È stato tentato dai sovietici negli anni 70 e 80: hanno mandato delle sonde per, come ha detto? avvenerare; ma a 500 gradi di temperatura e 90 atmosfere di pressione le sonde hanno resistito qualche decina di minuti. Mentre l’atmosfera si può esplorare facilmente.
Quanto ci vuole ad arrivarci?
Qualcosa come 100 giorni. È più facile che andare su Marte.
Se ci fossero batteri, di cosa si nutrirebbero?
Questa è la cosa che fa guardare al tutto con più scetticismo. Come fai ad avere un ecosistema nelle nubi di Venere? Dovrebbero essere organismi autotrofi, come alcuni sulla Terra, in grado di sintetizzare da sé ciò che gli serve.
Lei ha firmato con un ricercatore italiano che lavora in Svizzera uno studio statistico in base al quale potrebbero esserci centomila esopianeti, estranei al sistema solare, abitati. È possibile che ci siano forme di vita antropomorfe su pianeti simili al nostro?
Nel sistema solare no. Fuori, la questione è aperta. Ma l’evoluzione segue cammini che sono dettati in larga parte del caso, non mi aspetterei di trovare su un altro pianeta attorno a un’altra stella forme di vita uguali a noi.
Qual è il contributo di questa scoperta per la conoscenza?

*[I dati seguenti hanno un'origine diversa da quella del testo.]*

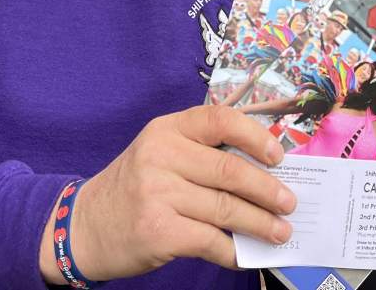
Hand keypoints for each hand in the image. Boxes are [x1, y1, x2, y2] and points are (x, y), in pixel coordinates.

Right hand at [38, 105, 295, 282]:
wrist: (85, 226)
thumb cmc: (136, 188)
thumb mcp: (161, 153)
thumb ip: (203, 153)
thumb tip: (265, 171)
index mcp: (167, 129)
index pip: (220, 120)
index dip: (256, 136)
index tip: (279, 156)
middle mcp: (160, 156)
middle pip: (229, 171)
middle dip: (267, 190)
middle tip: (290, 203)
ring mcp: (157, 194)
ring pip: (225, 209)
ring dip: (260, 224)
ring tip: (280, 232)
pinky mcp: (158, 231)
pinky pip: (210, 241)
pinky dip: (233, 251)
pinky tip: (245, 255)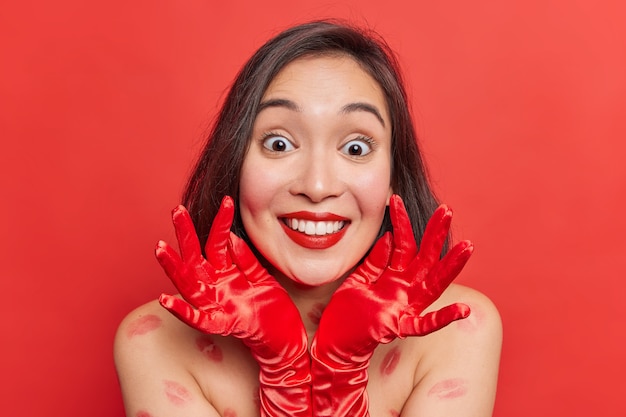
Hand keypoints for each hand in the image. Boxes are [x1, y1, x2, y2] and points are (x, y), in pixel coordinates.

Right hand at [157, 196, 310, 416]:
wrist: (284, 337)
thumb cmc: (271, 306)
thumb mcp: (261, 276)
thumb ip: (245, 259)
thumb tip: (231, 236)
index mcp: (226, 271)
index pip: (217, 241)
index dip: (220, 222)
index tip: (226, 200)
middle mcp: (216, 285)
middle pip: (195, 256)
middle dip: (185, 234)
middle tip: (177, 211)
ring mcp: (216, 304)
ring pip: (189, 283)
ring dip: (174, 266)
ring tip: (161, 248)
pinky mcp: (222, 323)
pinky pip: (198, 318)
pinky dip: (182, 310)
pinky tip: (165, 299)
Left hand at [310, 194, 472, 415]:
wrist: (333, 342)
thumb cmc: (346, 311)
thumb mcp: (358, 279)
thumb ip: (375, 261)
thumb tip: (388, 236)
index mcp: (393, 276)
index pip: (402, 244)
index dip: (401, 222)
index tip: (395, 198)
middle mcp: (403, 289)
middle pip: (424, 257)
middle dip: (435, 233)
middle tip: (447, 209)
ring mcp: (404, 307)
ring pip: (433, 283)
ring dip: (450, 266)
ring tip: (467, 247)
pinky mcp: (398, 326)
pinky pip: (425, 324)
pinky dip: (444, 318)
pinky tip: (464, 311)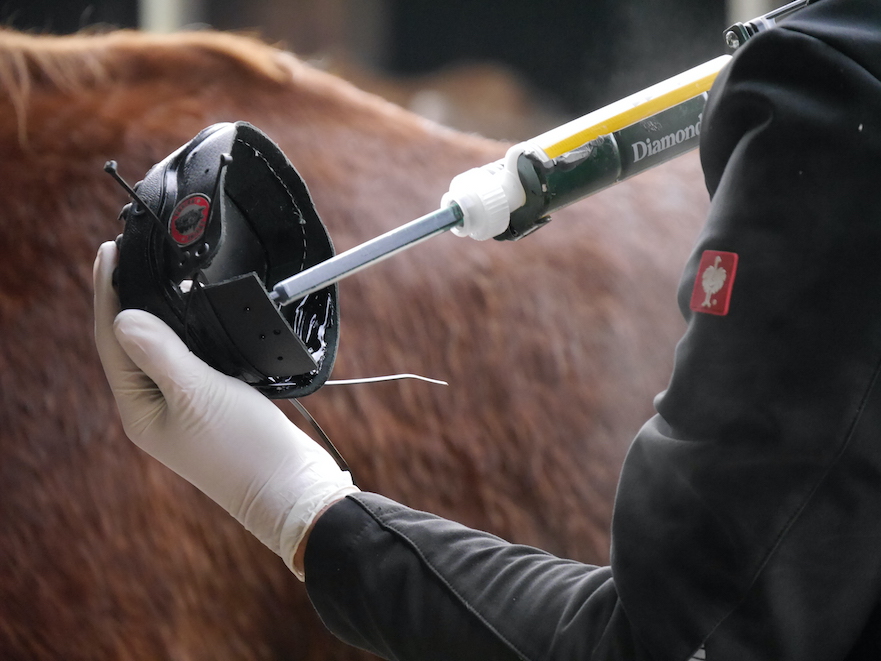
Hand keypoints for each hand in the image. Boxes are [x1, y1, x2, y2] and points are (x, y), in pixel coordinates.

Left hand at [93, 241, 357, 578]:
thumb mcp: (198, 394)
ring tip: (155, 274)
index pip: (113, 340)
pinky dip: (189, 330)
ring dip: (157, 311)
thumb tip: (122, 316)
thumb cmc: (245, 449)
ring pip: (162, 349)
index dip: (107, 293)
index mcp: (139, 409)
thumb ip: (161, 353)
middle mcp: (156, 408)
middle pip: (131, 342)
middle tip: (127, 254)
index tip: (108, 251)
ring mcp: (185, 407)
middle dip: (126, 297)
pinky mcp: (215, 404)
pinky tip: (198, 313)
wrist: (292, 489)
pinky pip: (191, 358)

La ricerca è orientata a capire quali sono le firme associabili alla vita su pianeti su cui non puoi andare con le sonde. Se è vita o processo chimico ignoto, in ogni caso abbiamo guadagnato qualcosa dal punto di vista della conoscenza. La scoperta più grande sarebbe la presenza della vita, ma la ricerca avanza anche con cose noiose.
Crede che il mondo si sia assuefatto alle notizie, che siano bufale o grandi scoperte, e sia privo del candore di cui parlò Ungaretti al tempo della conquista dello spazio?
Viviamo un momento particolare, forse siamo provati dalla situazione causata dalla pandemia. È difficile alzare lo sguardo e pensare ad altro che non sia il nostro complicato quotidiano.
Hannah Arendt scrisse che il telescopio di Galileo spostò il baricentro umano: era la leva che sollevava il mondo dalla sua centralità fornendo il punto di vista dello spazio. Questa è una scoperta di analoga portata?
Se scoprissimo che è un risultato della vita, vorrebbe dire che la vita è davvero più comune di come pensavamo.
Più comune, ma anche più potente e tenace.
E più in grado di adattarsi a condizioni estreme. Negli anni 70 abbiamo scoperto gli organismi estremofili, in Antartide sulle rocce, sui fondali oceanici senza luce… La Terra ha una biosfera molto sviluppata, la vita riesce a trovare nicchie strane in cui adattarsi; un pianeta che è tutto ostile e che potrebbe avere solo quel tipo di vita è un’ipotesi molto più affascinante.